Document text.

Research – LaSMO

Green Chemistry

We place green chemistry at the core of our research activity, developing sustainable strategies for the synthesis and processing of organic and polymeric materials. Our work spans benign-solvent chemistry, environmentally responsible molecular design, and scalable formulation approaches that enable π-conjugated materials to be synthesized and processed using water, alcohols, and other low-impact media. We also develop metal-free functional systems and emphasize intrinsic material stability to reduce toxicity, waste, and lifecycle impact. Within this broader framework, we explore streamlined catalytic coupling strategies, including direct arylation, as one of several tools to improve synthetic efficiency while maintaining industrial relevance.

Organic Semiconductors

We conduct research on organic semiconductors with a strong focus on molecular design, structure–property relationships, and application-driven functionality. Our activity spans small molecules, polymers, and functional dyes, whose optical and electronic properties are engineered through controlled π-conjugation, donor–acceptor architectures, and side-chain design. We place particular emphasis on processability, stability, and formulation, enabling organic semiconductors to be compatible with printing and solution-based fabrication techniques. Our work targets a broad range of applications, including optoelectronic devices and emerging photonic and bio-related technologies, bridging fundamental chemistry with practical performance requirements.

Catalysis

We carry out research in catalysis, with a growing emphasis on photocatalysis, aimed at enabling efficient, selective, and practical transformations for the synthesis of functional organic materials. Our work focuses on the rational design and optimization of catalytic systems that streamline key bond-forming reactions, reduce synthetic complexity, and improve reproducibility and scalability. We are particularly interested in catalytic and photocatalytic approaches compatible with benign solvents, mild conditions, and structurally diverse substrates, making them suitable for real-world applications. By integrating mechanistic insight with application-driven goals, we use catalysis as a strategic tool to support sustainable and high-performance materials chemistry.

Work order. Extend the LaSMO research page with new material that picks up after its closing paragraph on catalysis.

Records shown.
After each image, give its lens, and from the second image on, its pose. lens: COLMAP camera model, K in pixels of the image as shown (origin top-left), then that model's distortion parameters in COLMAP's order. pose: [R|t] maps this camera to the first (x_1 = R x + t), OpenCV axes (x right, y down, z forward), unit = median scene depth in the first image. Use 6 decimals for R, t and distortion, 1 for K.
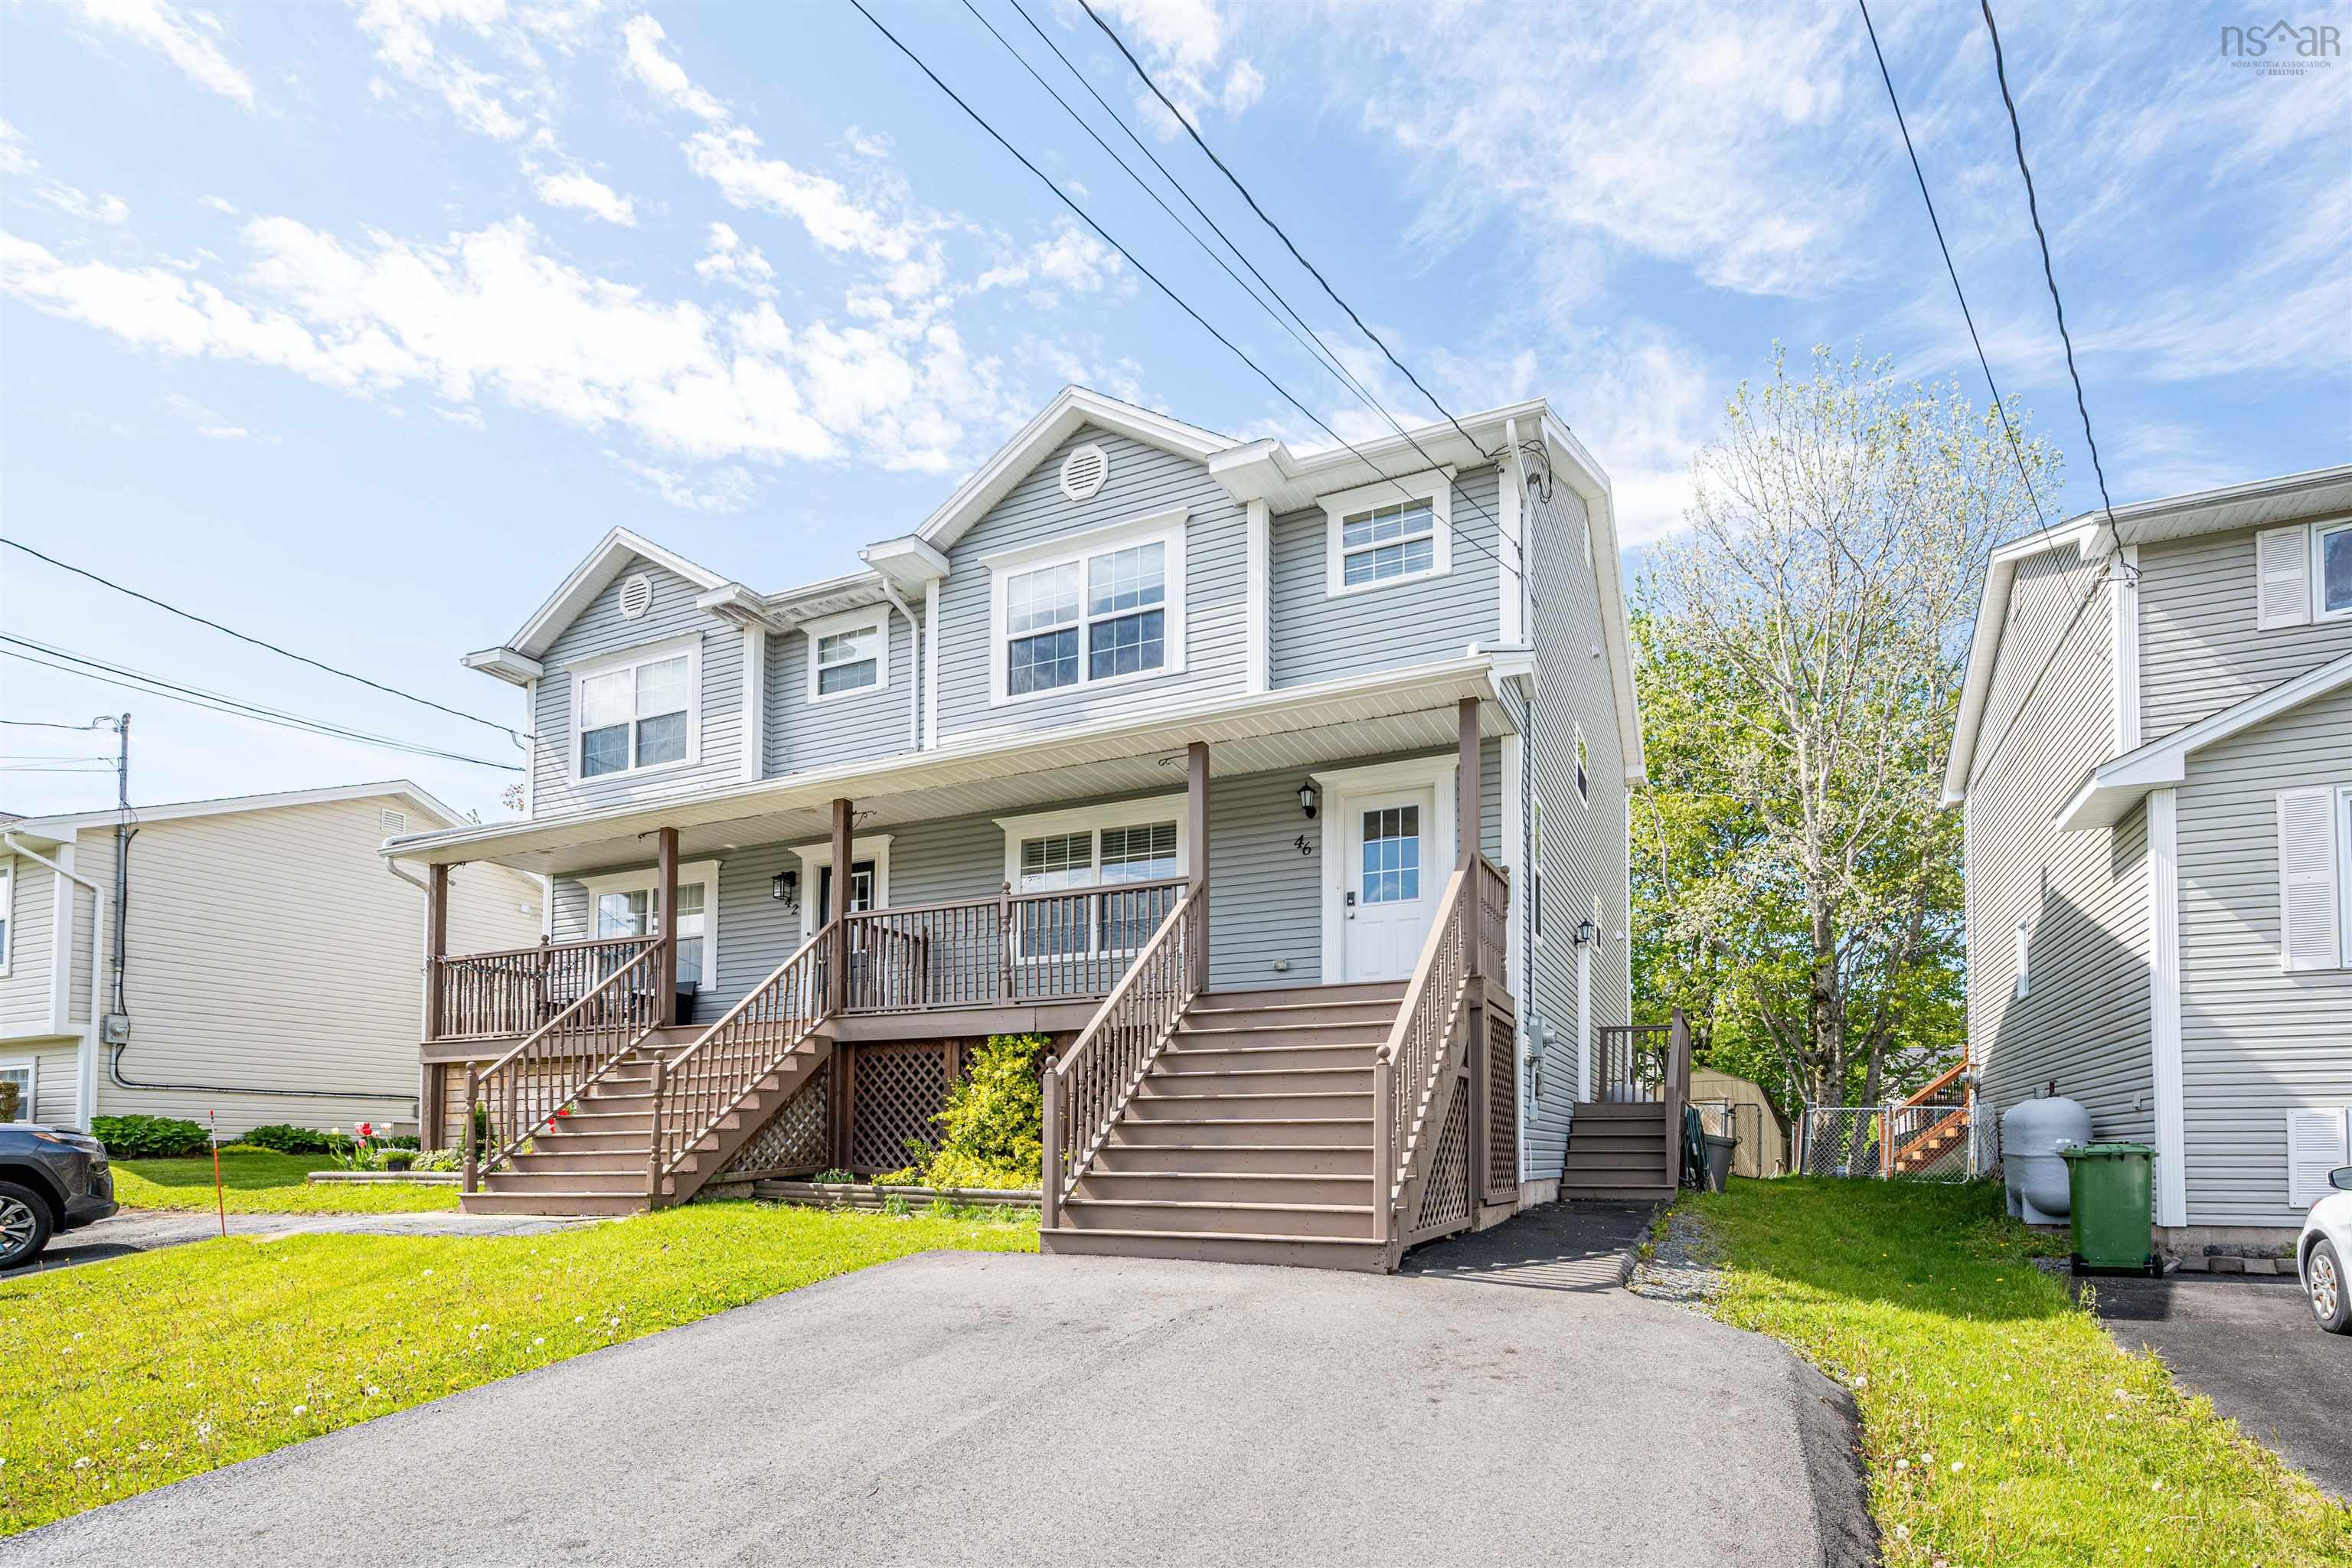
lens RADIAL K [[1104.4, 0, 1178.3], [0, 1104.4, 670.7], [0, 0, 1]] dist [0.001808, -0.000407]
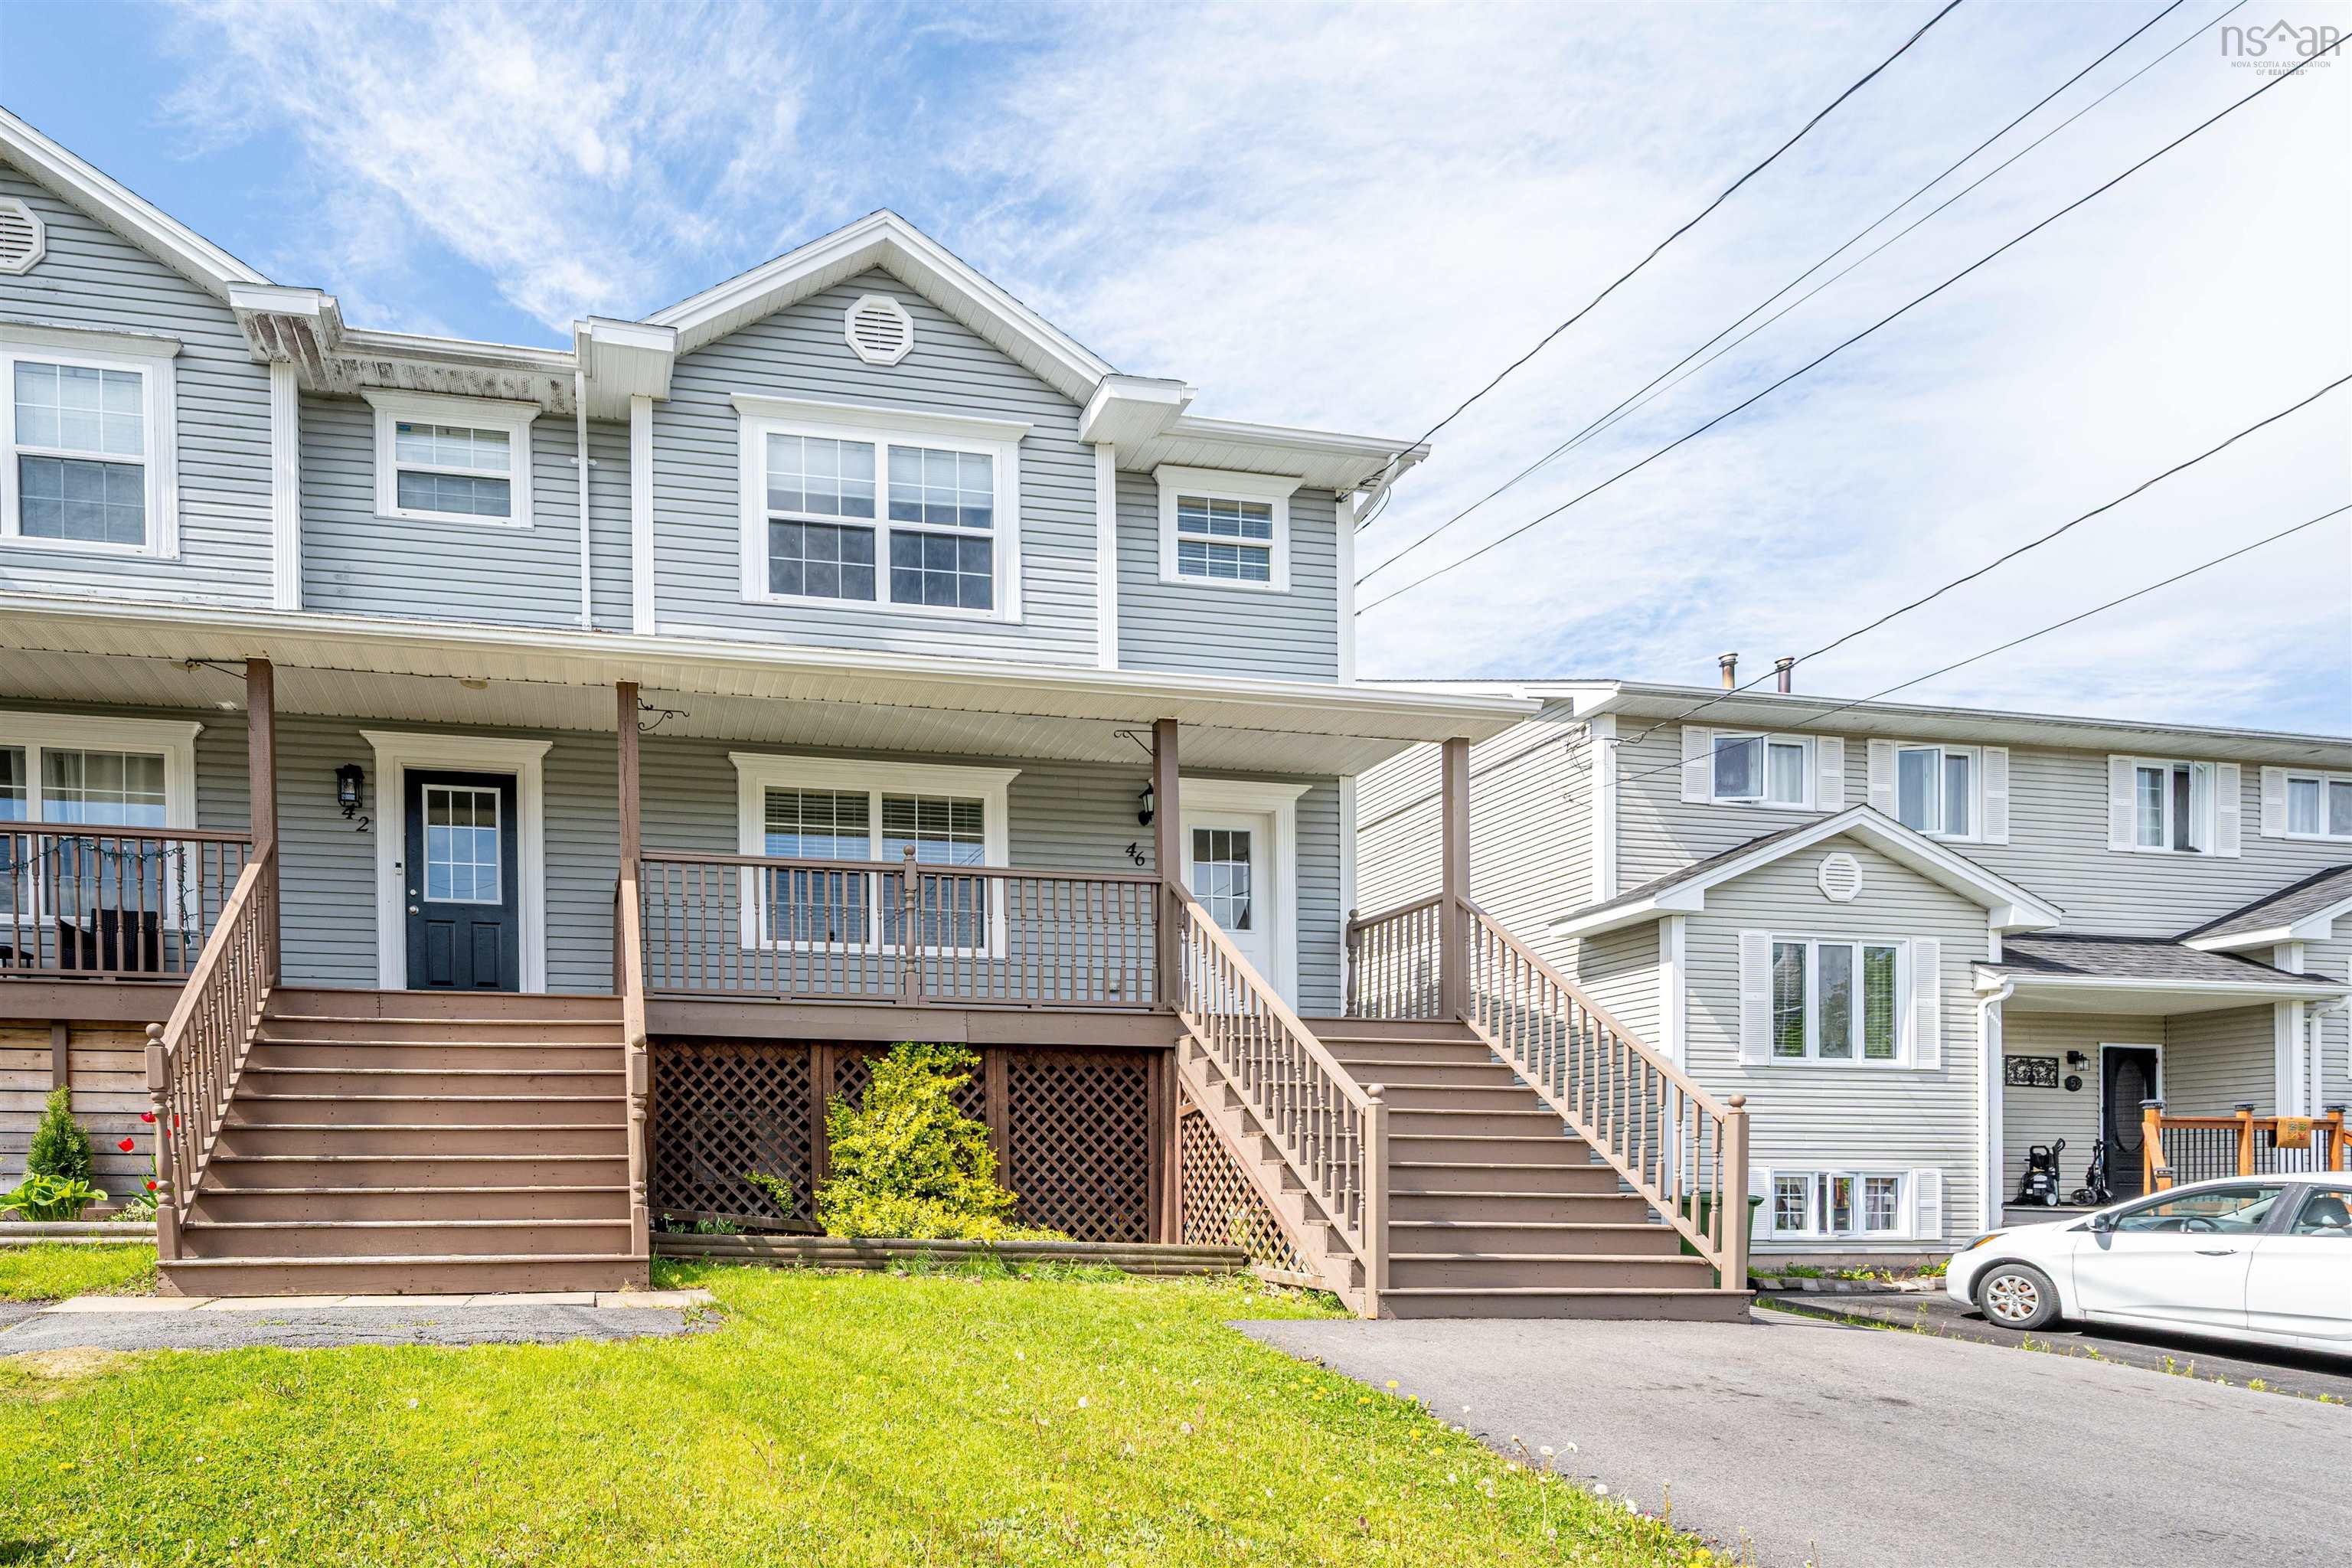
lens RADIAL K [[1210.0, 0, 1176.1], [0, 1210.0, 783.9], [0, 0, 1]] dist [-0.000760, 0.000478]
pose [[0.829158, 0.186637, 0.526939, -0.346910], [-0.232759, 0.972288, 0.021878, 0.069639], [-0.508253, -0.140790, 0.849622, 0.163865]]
==
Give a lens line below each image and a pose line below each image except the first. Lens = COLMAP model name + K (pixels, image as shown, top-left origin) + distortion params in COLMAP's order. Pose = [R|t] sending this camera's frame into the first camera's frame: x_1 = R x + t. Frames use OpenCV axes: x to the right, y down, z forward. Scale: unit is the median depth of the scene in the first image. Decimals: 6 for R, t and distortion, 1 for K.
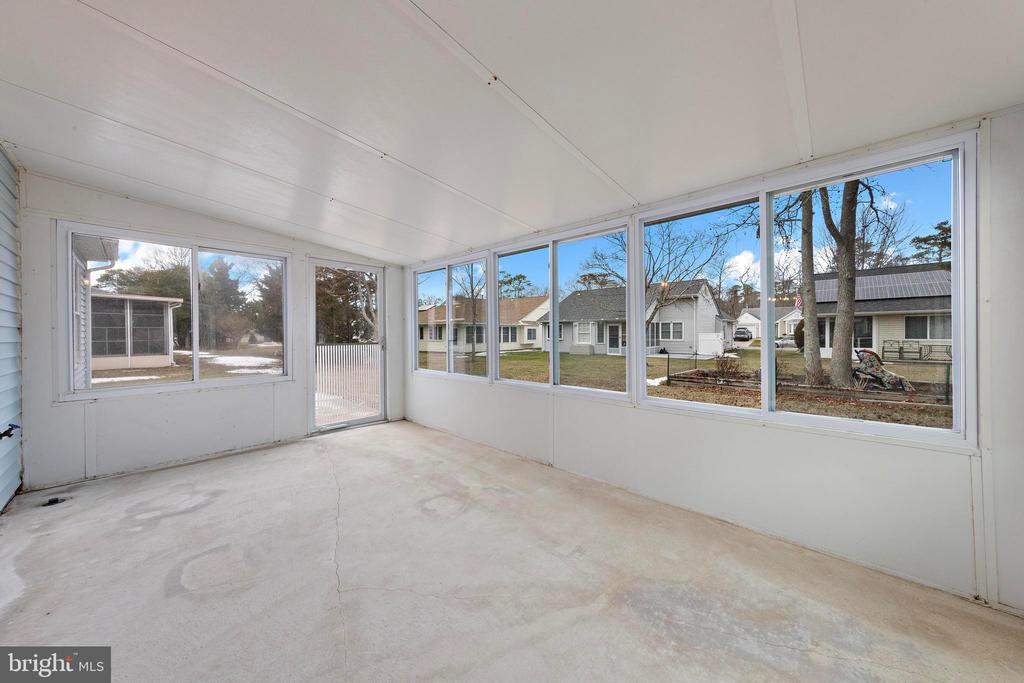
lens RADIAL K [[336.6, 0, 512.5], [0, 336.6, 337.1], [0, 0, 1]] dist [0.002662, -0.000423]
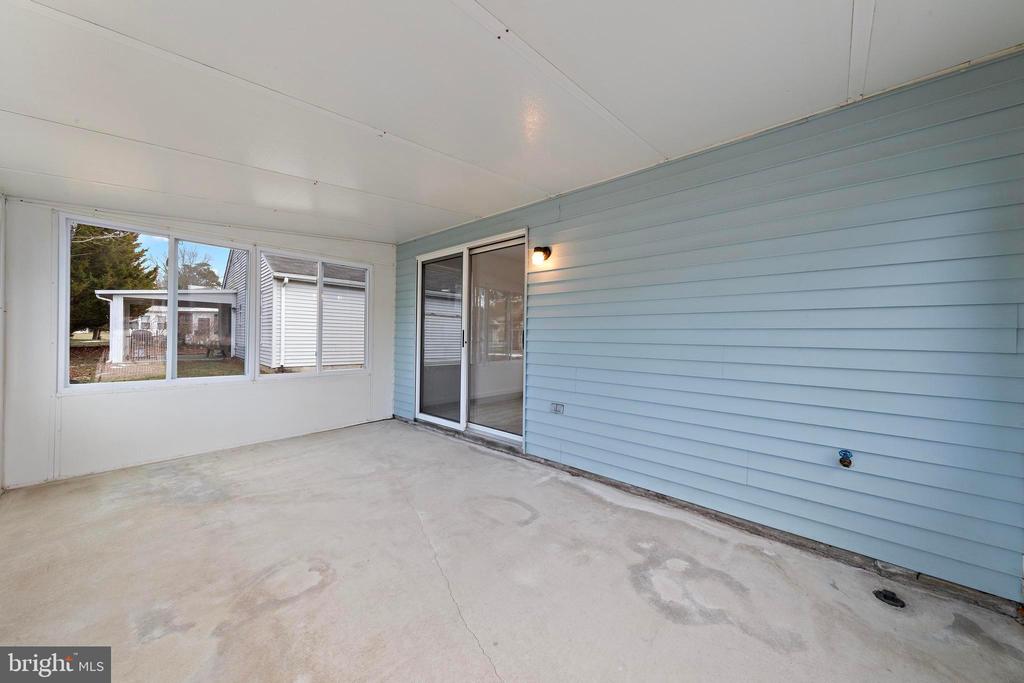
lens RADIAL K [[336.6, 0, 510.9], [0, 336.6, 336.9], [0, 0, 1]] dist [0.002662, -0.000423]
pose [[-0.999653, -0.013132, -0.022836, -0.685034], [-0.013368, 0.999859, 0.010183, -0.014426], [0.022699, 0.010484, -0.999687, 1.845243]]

Task output.
Doping

We conduct research on doping in organic semiconductors with the goal of controlling charge generation, transport, and stability through both fundamental understanding and molecular design. A key focus is the elucidation of doping mechanisms, combining chemical insight with spectroscopic and materials analysis to clarify how charge transfer, ion formation, and microstructure govern macroscopic conductivity. In parallel, we design and synthesize new classes of molecular dopants tailored for efficiency, stability, and compatibility with solution processing. We also investigate hydrogen production and evolution processes associated with specific doping pathways, using them as both a mechanistic probe and a lever to engineer safer, more controllable, and more efficient doping strategies.

Luminescent Probes and Contrast Agents

We develop fluorescent probes based on organic and hybrid materials for advanced imaging and sensing, with particular emphasis on up-conversion and multiphoton processes that enable low-energy excitation and improved signal penetration. A distinctive component of our activity is the design and study of luminescent organic radicals, an emerging class of emitters that combines open-shell electronic structures with robust and tunable fluorescence. Through molecular engineering and photophysical analysis, we exploit radicals to achieve enhanced stability, unconventional emission pathways, and solid-state performance. In parallel, we design functional systems operating as X-ray contrast agents, linking optical and electronic structure to efficient high-energy radiative responses for imaging and diagnostic applications.

Nanomaterials

We conduct research on nanomaterials that integrates molecular design, self-assembly, and functional characterization to create nanoscale systems with tailored optical and electronic properties. A significant part of our activity focuses on perovskite-based nanomaterials, including nanocrystals and hybrid organic–inorganic architectures, where composition, surface chemistry, and dimensionality are engineered to control emission, charge transport, and stability. In parallel, we develop organic and hybrid nanostructures in which aggregation and interfacial effects are exploited to tune photophysical behavior. These nanomaterials are explored for optoelectronic, imaging, and sensing applications, with strong attention to processability and functional robustness.